- [Document segment]
+===+

Guitar DI Gain into Amp Sim, Clip Gain, Pre-Gain

I’m grabbing electric guitar DI recordings from a Neve RNDI and using DIGICHECK signal monitor with RME I’m capturing anywhere from -21dbfs to -8dbfs, depending on how hard I hit.

When this DI feeds an amp sim, there are 3 ways to boost it:

clip gain
pre-gain in channel settings eq tab
the input of the vst plug in

What are the PRIMARY differences between clip gain and pre-gain? I would consider those two boosts different than the INPUT GAIN of the actual plugin, because if increasing either of those, then ALL plugins would see the same signal coming in, making comparisons between different amp sims as similar as possible.

What are the majority of you doing? I’d love to know what DI signal levels you are grabbing. Do you err on the side of going lower, or do you try to really max out the DI capture volume to get it as high as possible, knowing you can turn down the output of the plugin for your headroom?

Should I potentially go for a hotter DI from the onset and really push the signal as close to 0 as possible?

Sounds a good level. I get a maximum of -6dbfs and most consider that a good input level. I’m not sure why you think you need to boost it for an amp sim, unless you’re well below this level you’re in the right area. Different sims do require different levels but they’re generally in the -18 to -12 range from memory.

If the amp sim has n input gain I i usually use this. If not I put a gain plugin before the sim.

No! Really not necessary and if you clip you’ll regret it.

Hi. I say this mainly because one of my favorite amp sims has a “learn” function for the input. You press learn, bash about for 5 seconds and the plugin will auto set the input. When it does that, it increases the input pretty substantially, +8db or +11db. When i set the input gain of the plugin back down I notice some missing “meat”. I can accomplish this added beef and meat to the tone by increasing clip gain or pre-gain OR the input of the amp sim.

This leads me to believe that my DI capture, though very clean, is maybe a tad low, and this VST amp sim needs to see more signal to really make the amp sim shine (a peavey 5150).

Interesting… a useful feature to have in an amp sim.
I know I have to change levels slightly when I swap guitars but as I said I usually use the input stage of the amp sim for this. The most important thing is realising that signal level is critical (as you have) and having a solution (again, as you have).
Both amp sims must have a lower target input level than yours.

I wouldn’t worry about where you’re doing the change though, the important thing is that you (and your amp sim) know there is a level that you need to be at to get the best tones. I know it’s the same with mine, just that mine appear to be lower. If you’re getting a clean signal in and getting the results you want i’d be happy. FWIW I used to worried about my signal level and spent money on a more expensive DI but it just brought the noise level up as well as the signal so really wasn’t worth it.

What is your amp sim? I mainly use Helix Native and/or Bias FX.

It is the TSE x50 v2 which is a 5150 and an engl e530 amp sim, the best high gain sim I have found and very simple to use, no extra goofy stuff. You can try the demo for free, it is just a very very good high gain sim, period. Also very reasonable price at just 69USD. Check it out, it’s lovely in all regards. (no, i don’t work for them).

+===+

- [Record excerpts]
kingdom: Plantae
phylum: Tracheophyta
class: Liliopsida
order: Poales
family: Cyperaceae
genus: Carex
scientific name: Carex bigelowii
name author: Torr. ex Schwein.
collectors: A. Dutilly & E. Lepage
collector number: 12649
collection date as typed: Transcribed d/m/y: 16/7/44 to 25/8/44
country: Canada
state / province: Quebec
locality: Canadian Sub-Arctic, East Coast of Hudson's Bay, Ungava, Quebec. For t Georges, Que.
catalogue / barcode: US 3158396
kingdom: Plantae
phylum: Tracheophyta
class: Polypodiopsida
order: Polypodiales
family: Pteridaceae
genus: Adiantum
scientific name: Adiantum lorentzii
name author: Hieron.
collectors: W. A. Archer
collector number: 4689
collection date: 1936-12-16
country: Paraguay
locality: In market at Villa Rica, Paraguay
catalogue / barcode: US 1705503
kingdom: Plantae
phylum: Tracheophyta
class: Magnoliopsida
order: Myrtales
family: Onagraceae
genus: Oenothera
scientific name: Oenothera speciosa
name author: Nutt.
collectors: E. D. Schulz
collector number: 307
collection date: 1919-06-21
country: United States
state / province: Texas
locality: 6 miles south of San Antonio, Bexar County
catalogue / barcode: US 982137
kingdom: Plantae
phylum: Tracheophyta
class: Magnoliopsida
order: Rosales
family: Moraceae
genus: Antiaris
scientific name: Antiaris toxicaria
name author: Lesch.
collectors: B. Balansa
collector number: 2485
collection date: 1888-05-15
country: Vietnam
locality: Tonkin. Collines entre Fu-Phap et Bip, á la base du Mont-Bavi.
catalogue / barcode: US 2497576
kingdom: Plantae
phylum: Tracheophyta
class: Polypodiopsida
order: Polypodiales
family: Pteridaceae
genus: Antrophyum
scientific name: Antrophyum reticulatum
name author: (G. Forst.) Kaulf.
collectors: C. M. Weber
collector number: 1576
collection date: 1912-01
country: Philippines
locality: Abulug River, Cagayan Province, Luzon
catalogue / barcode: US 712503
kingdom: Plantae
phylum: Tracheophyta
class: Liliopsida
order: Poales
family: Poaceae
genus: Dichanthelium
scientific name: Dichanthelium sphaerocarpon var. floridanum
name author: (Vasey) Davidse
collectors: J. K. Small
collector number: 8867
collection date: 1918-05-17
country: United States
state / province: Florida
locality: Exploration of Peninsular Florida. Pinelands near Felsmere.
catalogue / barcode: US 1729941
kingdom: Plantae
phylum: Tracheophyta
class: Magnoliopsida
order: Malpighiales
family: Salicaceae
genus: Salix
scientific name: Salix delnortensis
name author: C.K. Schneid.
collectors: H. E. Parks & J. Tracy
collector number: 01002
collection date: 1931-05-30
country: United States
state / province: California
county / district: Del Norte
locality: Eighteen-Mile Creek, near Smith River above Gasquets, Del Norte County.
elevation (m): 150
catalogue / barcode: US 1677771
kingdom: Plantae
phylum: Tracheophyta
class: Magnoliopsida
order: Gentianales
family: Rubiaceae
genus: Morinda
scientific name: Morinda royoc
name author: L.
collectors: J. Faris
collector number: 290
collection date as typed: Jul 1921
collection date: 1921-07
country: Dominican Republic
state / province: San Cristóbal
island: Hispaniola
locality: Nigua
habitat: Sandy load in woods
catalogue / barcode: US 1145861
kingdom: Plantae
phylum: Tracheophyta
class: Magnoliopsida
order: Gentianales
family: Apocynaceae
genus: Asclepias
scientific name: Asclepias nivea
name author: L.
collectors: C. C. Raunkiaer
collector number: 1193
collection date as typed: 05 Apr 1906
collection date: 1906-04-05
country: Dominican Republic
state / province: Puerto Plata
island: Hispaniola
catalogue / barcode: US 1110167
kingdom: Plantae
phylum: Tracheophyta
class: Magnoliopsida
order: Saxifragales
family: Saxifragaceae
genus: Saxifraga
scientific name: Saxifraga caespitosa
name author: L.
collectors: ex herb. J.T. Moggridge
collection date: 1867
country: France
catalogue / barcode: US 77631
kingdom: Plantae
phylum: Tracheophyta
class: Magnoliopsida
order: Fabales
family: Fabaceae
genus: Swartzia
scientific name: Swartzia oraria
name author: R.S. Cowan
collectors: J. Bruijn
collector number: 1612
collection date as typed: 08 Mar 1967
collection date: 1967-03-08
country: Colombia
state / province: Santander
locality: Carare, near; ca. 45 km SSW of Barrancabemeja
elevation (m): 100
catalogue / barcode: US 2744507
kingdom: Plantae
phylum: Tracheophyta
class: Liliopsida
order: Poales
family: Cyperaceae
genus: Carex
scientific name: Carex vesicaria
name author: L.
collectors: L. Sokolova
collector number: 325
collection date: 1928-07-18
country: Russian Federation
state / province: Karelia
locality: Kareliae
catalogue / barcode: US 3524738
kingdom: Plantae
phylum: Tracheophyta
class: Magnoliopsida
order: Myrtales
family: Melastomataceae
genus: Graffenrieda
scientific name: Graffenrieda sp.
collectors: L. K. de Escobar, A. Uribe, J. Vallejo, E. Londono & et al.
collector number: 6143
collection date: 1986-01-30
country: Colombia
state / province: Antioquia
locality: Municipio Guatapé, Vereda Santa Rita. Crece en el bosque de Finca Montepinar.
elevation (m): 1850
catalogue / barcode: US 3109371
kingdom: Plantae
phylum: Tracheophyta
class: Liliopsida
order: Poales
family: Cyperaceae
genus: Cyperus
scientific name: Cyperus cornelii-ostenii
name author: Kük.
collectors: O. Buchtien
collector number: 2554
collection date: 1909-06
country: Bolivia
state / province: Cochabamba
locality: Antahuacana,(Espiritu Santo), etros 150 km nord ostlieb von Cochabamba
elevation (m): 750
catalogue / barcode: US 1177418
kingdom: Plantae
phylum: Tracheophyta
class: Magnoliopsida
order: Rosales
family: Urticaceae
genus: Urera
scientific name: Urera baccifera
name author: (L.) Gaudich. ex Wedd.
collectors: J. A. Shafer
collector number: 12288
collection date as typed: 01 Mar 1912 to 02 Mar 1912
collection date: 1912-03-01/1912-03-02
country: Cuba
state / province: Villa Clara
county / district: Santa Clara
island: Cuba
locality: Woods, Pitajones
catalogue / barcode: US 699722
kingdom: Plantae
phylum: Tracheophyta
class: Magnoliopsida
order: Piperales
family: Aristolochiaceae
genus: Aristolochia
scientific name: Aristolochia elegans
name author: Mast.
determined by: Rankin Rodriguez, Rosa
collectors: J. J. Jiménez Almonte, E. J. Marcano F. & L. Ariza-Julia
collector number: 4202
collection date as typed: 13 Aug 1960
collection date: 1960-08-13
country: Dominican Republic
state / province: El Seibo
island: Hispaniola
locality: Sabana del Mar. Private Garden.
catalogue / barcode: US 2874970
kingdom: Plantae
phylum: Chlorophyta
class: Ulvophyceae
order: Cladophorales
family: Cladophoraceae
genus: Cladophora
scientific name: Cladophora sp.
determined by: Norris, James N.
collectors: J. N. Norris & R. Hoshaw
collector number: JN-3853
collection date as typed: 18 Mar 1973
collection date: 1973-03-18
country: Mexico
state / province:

+===+

- [What you should do]
Retype the passage of the guitar DI gain thread between "If the amp sim" and "(a peavey 5150).", inclusive.

- [Task answer]
If the amp sim has n input gain I i usually use this. If not I put a gain plugin before the sim.

No! Really not necessary and if you clip you’ll regret it.

Hi. I say this mainly because one of my favorite amp sims has a “learn” function for the input. You press learn, bash about for 5 seconds and the plugin will auto set the input. When it does that, it increases the input pretty substantially, +8db or +11db. When i set the input gain of the plugin back down I notice some missing “meat”. I can accomplish this added beef and meat to the tone by increasing clip gain or pre-gain OR the input of the amp sim.

This leads me to believe that my DI capture, though very clean, is maybe a tad low, and this VST amp sim needs to see more signal to really make the amp sim shine (a peavey 5150).